The question of negligence comes down to established standards, and computer security standards are evolving. Federal laws such as the Sarbanes-Oxley Act and the Health Insurance Portability and Accountability Act, along with industry standards such as ISO 17799 and BS7799, have created expectations for companies to meet.

"Companies have to be aware that their behavior, their security and their technology will be measured against something, either standards in the industry or what they told their customers they'd be doing," says Melise R. Blakeslee, a partner in the Washington office of the technology transactions and e-business group at law firm McDermott Will & Emery LLP.

Claiming negligence isn't the only potential legal strategy. Some lawyers say trespass, intentional interference with existing or prospective business relations and disturbance of quiet enjoyment could apply as well.

"These are common law doctrines from England. Here the disturbance would be disturbing your own right to use your computer servers," Cole explains. "[Lawyers] have creatively used old legal doctrine to address the question of liability with spam, and I think the next wave of litigation will be in the virus area."

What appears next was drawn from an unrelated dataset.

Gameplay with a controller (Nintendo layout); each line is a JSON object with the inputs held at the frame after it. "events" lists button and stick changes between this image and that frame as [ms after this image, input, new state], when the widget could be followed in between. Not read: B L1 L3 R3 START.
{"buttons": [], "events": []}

Far-fetched? Not quite. Jeskie points to the case of Intel Corp. v. Hamidi in 2003, where Intel accused former employee Kourosh Kenneth Hamidi of trespass for inappropriate use of e-mail. Although Intel was unsuccessful in its claim, Jeskie says the well-known case shows how old laws can be used today.

Companies are also using contracts to prevent such situations, experts say. "It is becoming increasingly common to see a clause that deals with the other party's duties to deal with worms and viruses and other types of things that can cause disruptions," Blakeslee says.

These clauses give companies another course of legal action: They can claim breach of contract if malware gets through and the contractual security measures weren't up to snuff.

"You can track the use of that language with the growth of viruses," Kirchhoefer says.

Not everyone sees increasing litigation forthcoming, however, especially in cases where malware is passed along via e-mail.

"Yes, people are thinking about the general topic, but liability for sending a virus through an e-mail looks to be one of the more difficult places for a successful lawsuit. And if you see a case like that, it's going to be a real fluke," says Benjamin Wright, a Dallas attorney who wrote Business Law and Computer Security (SANS Press, 2004).

Kirchhoefer agrees that a negligence lawsuit against a company that passed along malware via e-mail would be a hard case to win. After all, he says, both companies share responsibility for keeping their systems safe.

But that won't keep companies from filing suit, some say.

"We're always looking for someone else to assume the blame, to assume the liability," says Nancy Flynn, founder and executive director of The ePolicy Institute in Columbus, Ohio. "So it would make sense that at some point someone will try to sue over the issue of a virus getting into the system."